State capture inquiry has become factional, but Jacob Zuma must appear: EFF
‘We fought for that commission but the way it is going it is not what we envisaged’, says party leader Julius Malema
The EFF has become the latest organisation to mount an attack on state capture inquiry chairperson deputy justice Raymond Zondo.
The EFF’s attack, made at a press conference on Tuesday afternoon, came just hours after the ANC, through President Cyril Ramaphosa, distanced itself from those attacking the inquiry and seeking to undermine the judiciary.
Malema said on Tuesday the inquiry had become factional, something his party did not envision when it was established in 2018.
“We fought for that commission but the way it is going it is not what we envisaged. We envisaged a commission that would hold all the establishments which steal from our people and our government accountable, not [just] a faction of society.

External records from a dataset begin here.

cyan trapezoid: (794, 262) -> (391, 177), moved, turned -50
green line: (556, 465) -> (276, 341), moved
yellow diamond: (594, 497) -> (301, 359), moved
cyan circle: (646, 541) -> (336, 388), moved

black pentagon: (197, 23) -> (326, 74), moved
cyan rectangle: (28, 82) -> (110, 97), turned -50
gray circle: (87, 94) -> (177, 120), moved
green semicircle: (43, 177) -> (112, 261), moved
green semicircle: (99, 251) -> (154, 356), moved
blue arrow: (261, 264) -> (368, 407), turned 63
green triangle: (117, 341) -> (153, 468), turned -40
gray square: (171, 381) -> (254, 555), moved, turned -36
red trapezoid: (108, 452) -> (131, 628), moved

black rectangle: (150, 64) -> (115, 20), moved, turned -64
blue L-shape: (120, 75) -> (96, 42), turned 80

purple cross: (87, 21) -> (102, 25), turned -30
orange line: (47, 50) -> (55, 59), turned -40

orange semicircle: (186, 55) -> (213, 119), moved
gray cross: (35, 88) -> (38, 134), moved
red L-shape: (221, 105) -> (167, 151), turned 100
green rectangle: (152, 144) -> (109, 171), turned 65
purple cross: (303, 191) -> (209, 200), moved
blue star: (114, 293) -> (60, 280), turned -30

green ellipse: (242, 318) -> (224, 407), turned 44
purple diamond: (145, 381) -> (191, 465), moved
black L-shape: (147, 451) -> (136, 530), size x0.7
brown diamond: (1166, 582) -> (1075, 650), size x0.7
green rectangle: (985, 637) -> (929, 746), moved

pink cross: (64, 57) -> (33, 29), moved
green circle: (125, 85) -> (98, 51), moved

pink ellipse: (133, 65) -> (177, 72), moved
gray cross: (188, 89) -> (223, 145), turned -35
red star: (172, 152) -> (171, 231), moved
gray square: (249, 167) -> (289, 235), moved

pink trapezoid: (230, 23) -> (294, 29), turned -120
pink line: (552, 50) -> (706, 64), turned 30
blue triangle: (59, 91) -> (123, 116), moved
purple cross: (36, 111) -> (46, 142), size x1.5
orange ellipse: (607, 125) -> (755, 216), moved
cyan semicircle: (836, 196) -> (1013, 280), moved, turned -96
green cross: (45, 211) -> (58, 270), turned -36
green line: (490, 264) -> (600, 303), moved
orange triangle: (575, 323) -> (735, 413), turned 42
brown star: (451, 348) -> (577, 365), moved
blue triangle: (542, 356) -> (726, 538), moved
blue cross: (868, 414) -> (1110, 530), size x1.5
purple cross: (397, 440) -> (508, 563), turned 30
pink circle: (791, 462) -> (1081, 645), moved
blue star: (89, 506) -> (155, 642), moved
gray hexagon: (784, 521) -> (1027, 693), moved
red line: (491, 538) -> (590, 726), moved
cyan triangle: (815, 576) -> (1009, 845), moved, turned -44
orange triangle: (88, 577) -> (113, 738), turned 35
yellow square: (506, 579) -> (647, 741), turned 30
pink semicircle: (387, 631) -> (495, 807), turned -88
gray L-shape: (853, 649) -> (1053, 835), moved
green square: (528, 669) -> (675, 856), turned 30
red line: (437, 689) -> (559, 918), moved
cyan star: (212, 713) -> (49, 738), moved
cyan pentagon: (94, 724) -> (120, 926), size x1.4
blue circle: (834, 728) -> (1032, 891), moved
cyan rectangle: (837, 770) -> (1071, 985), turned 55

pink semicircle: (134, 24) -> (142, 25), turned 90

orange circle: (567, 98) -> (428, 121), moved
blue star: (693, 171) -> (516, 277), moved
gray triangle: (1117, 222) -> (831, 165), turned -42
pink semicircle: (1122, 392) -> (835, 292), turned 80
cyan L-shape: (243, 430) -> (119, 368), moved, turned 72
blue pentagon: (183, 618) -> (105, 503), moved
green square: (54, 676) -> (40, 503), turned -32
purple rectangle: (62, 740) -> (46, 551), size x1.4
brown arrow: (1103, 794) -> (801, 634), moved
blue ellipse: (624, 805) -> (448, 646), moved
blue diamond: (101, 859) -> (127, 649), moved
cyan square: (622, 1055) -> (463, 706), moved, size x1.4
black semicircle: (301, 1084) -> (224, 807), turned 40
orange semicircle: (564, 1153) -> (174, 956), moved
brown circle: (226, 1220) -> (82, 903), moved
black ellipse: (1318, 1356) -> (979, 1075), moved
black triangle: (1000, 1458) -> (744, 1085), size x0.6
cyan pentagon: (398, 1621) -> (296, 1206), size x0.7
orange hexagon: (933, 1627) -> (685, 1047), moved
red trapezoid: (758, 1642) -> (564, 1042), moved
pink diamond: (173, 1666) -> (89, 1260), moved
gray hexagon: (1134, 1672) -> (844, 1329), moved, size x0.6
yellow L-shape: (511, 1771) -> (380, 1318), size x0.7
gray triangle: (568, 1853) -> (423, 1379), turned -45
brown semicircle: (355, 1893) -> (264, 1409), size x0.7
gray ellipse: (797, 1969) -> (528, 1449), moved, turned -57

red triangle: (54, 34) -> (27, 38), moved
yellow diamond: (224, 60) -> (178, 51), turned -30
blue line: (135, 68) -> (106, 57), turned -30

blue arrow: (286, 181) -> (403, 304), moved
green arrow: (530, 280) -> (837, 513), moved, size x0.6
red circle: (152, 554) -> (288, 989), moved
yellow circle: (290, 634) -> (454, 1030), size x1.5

“We don’t agree that it must only be the Guptas, but the Oppenheimer and Rupert stodges who must be held accountable, too, because they continue to steal from our country. But we don’t see that happening,” he said.
Explaining his stance, Malema made an example of former president Jacob Zuma’s refusal to appear before the inquiry and its decision to take the matter to the Constitutional Court.
He slammed the lack of similar action against others who had allegedly refused to appear.
He also made reference to advocate Dali Mpofu’s recent “shut up” rant which saw Zondo reprimand Mpofu. The EFF leader said Mpofu’s outburst was in reaction to racism.
“Racism is violent. When you meet it, you must cut the head properly. You must not play with racists. You must put them at their right place and that’s what Dali did. We are very proud of Dali,” he said.
Malema said his party would speak out against wrongdoing at the inquiry even if it meant going to prison.
“Zondo is not our god. He’s a human being, also with stories of being irresponsible. We established that commission and it is not a property of Zondo. It doesn’t belong to him, it belongs to the people of SA. When Zondo doesn’t handle that commission well, we must point it out without fear or favour.
“We are not going to be scared when a judge is mishandling issues in a factional way in favour of white establishments. That we must keep quiet because he’s a judge, we are not going to allow that nonsense. He can take us all to prison but we have to point it out.”
A month after Malema had tea with Zuma following his public defiance to appear before the inquiry, he said the party’s stance had not changed.
“[Former] President Zuma must go to the commission with all the reasons and the reservations he has. He must go in there and present those things inside the commission so that when Zondo makes wrong decisions, we are able to review him. We can’t review Zondo when we are called to come but we stay away. We still feel [former] president Zuma must be held accountable. We still feel that if Zuma has nothing to hide, he must go to the commission.
“It doesn’t matter whether a judge is treating you unfairly or not. You still participate in that unfair proceedings and even bring it to the attention of the judge that ‘You are being unfair on the following’. Even ask for their recusal [and] when they refuse to recuse themselves, you still participate because you have got recourse. You can take them on review, and all those points you raised during proceedings would now work in your favour. That’s how much we believe we need to participate in the Zondo commission,” he said.
Malema said he looked forward to seeing how Ramaphosa would be treated when he appears before Zondo next month.